Problem description:
All lines of the material that contain "middle" must be copied out.

Listed entries:
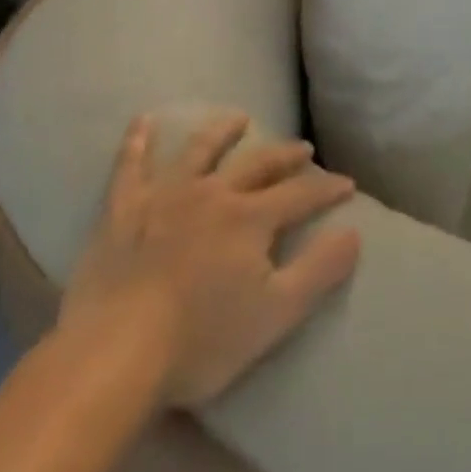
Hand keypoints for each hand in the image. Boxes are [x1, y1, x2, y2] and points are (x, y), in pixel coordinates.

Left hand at [61, 113, 362, 407]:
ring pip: (199, 151)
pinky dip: (137, 140)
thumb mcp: (276, 314)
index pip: (300, 195)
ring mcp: (165, 196)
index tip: (347, 183)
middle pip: (257, 165)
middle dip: (284, 156)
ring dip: (221, 132)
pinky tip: (144, 120)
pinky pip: (130, 165)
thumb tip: (353, 233)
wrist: (116, 352)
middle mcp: (213, 194)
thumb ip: (318, 271)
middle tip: (303, 148)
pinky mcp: (123, 208)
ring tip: (238, 119)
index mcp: (250, 219)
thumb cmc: (202, 341)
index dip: (327, 189)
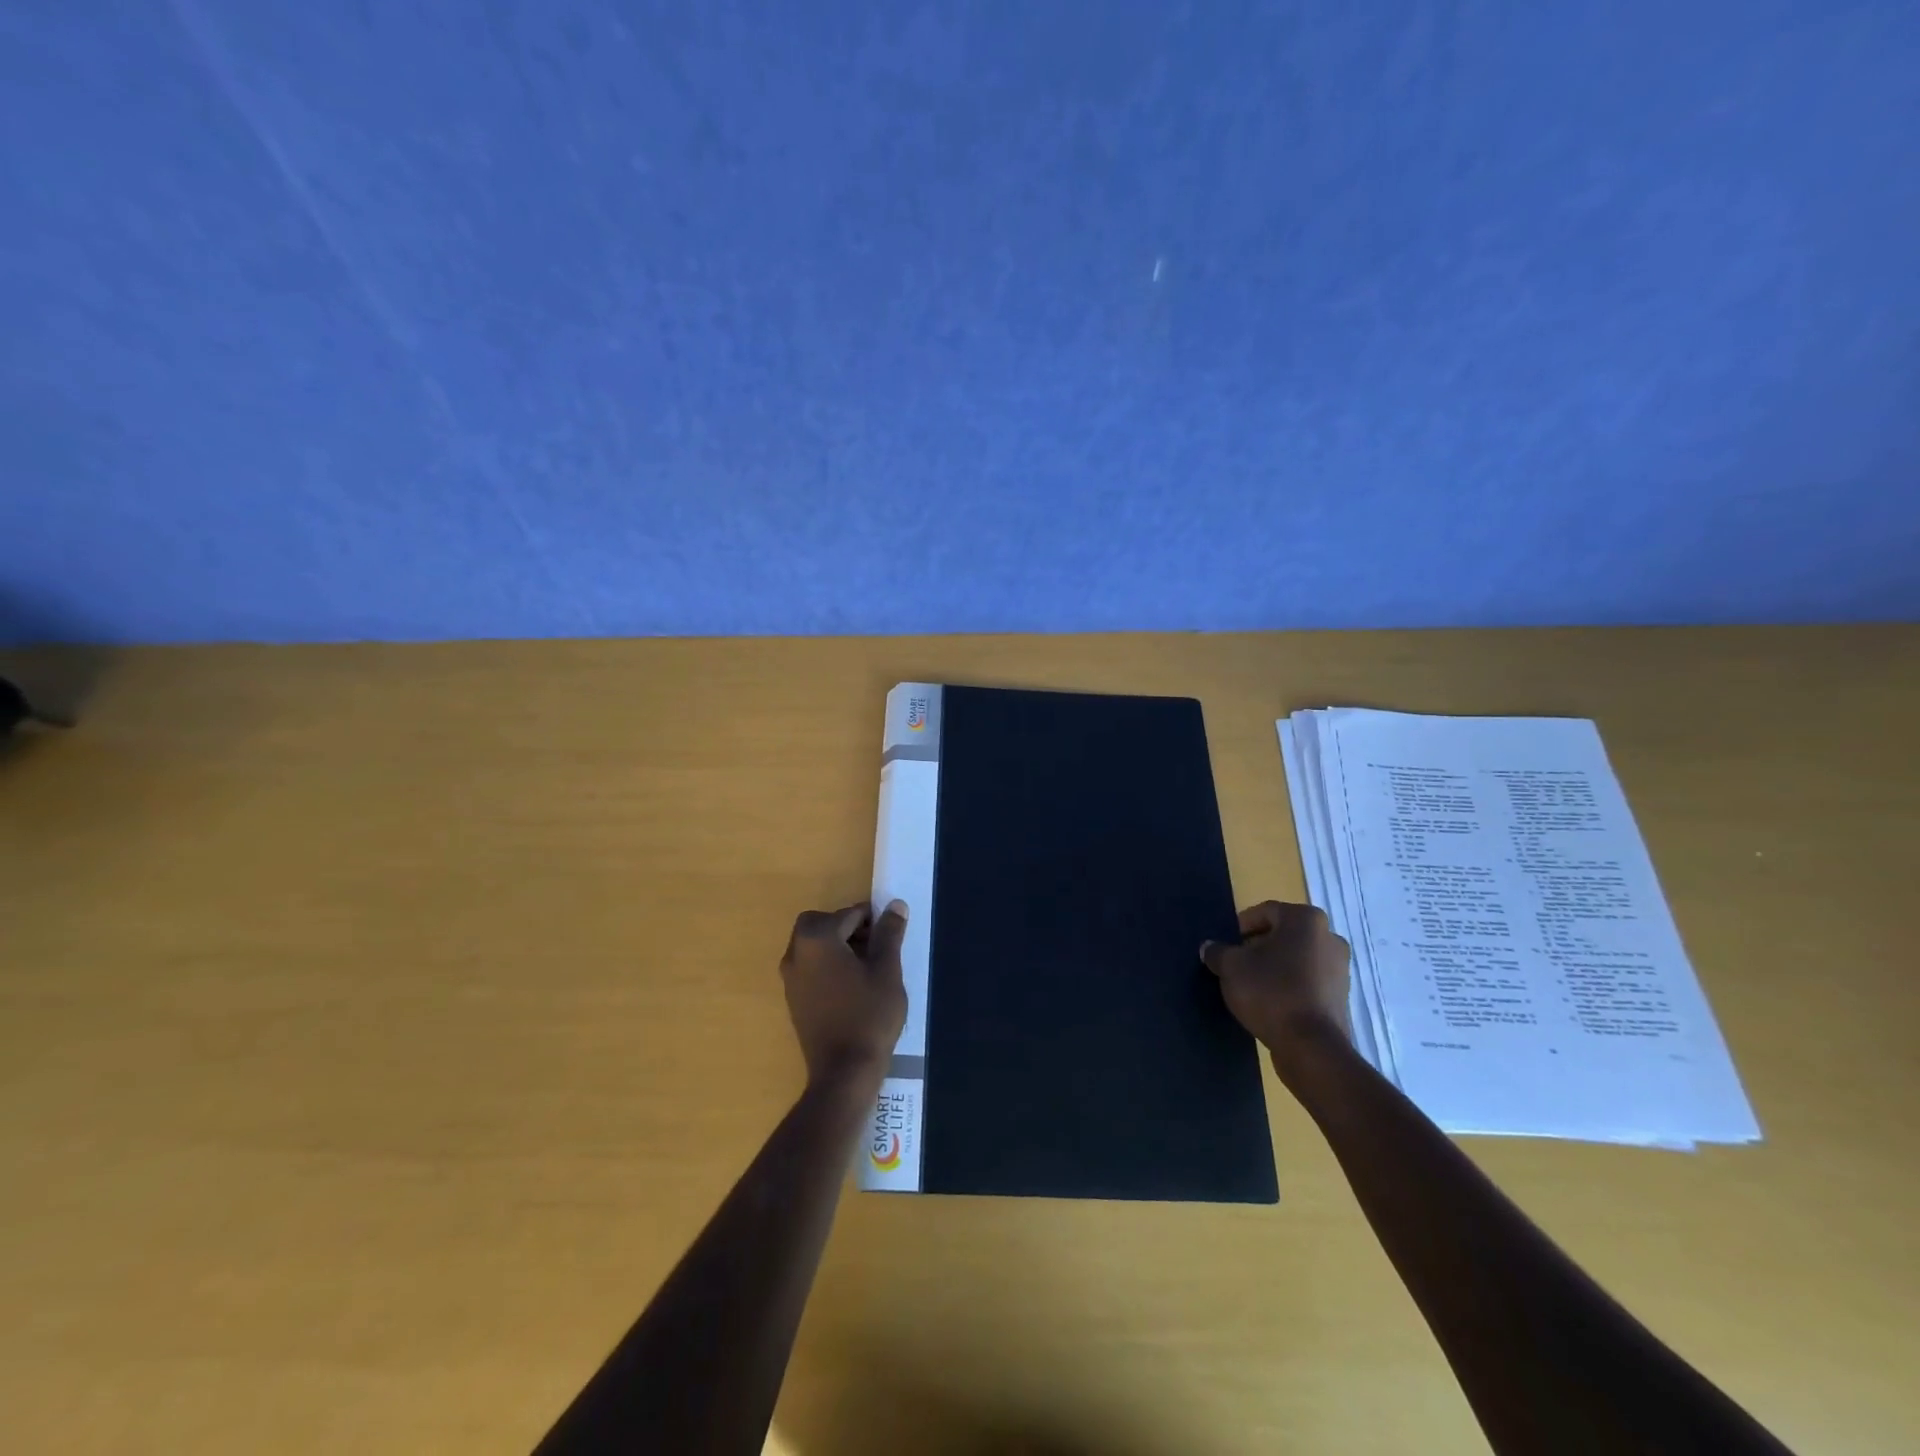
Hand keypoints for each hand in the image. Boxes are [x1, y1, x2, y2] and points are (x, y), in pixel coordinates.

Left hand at [780, 900, 909, 1090]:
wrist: (844, 1072)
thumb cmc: (869, 1016)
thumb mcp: (887, 971)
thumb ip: (889, 934)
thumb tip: (895, 905)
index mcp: (818, 939)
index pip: (848, 914)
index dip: (872, 920)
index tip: (889, 936)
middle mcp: (796, 952)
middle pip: (821, 923)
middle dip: (848, 928)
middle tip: (875, 947)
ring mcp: (790, 977)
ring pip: (813, 945)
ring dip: (837, 945)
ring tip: (867, 968)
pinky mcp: (792, 998)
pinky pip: (809, 966)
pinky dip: (827, 964)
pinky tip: (851, 987)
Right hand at [1200, 901, 1351, 1072]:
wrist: (1311, 1047)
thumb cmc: (1270, 992)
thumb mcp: (1230, 967)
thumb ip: (1217, 951)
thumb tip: (1210, 948)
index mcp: (1305, 920)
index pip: (1265, 911)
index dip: (1240, 926)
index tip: (1226, 946)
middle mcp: (1329, 937)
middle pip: (1283, 934)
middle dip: (1257, 946)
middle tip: (1235, 963)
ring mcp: (1340, 968)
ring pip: (1296, 958)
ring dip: (1274, 966)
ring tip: (1250, 985)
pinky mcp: (1341, 996)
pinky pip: (1308, 980)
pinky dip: (1289, 984)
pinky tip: (1270, 1001)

Task solution:
middle pip: (257, 165)
middle dip: (284, 156)
middle mcp: (213, 194)
middle tip: (303, 148)
middle mcp: (796, 952)
middle pip: (821, 923)
middle dip: (848, 928)
middle tip: (875, 947)
middle mcp: (1329, 937)
middle pip: (1283, 934)
middle dip: (1257, 946)
middle tip: (1235, 963)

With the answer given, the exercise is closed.